Each line from the one containing "무 고액아르바이트 신입 무관 베" through the last line of the records below is to be set down exactly; the rest stays out.

Dataset entries
════════════════════

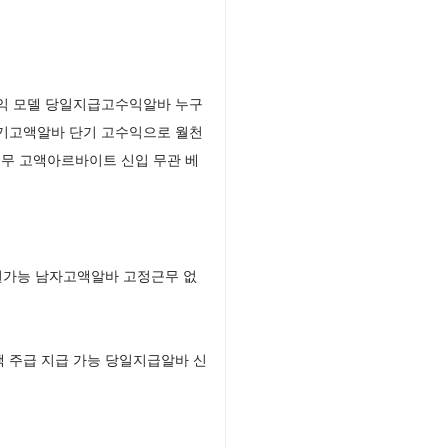
수익 모델 당일지급고수익알바 누구
단기고액알바 단기 고수익으로 월천
무 고액아르바이트 신입 무관 베
원가능 남자고액알바 고정근무 없
 주급 지급 가능 당일지급알바 신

════════════════════

• Finished task:
무 고액아르바이트 신입 무관 베
원가능 남자고액알바 고정근무 없
 주급 지급 가능 당일지급알바 신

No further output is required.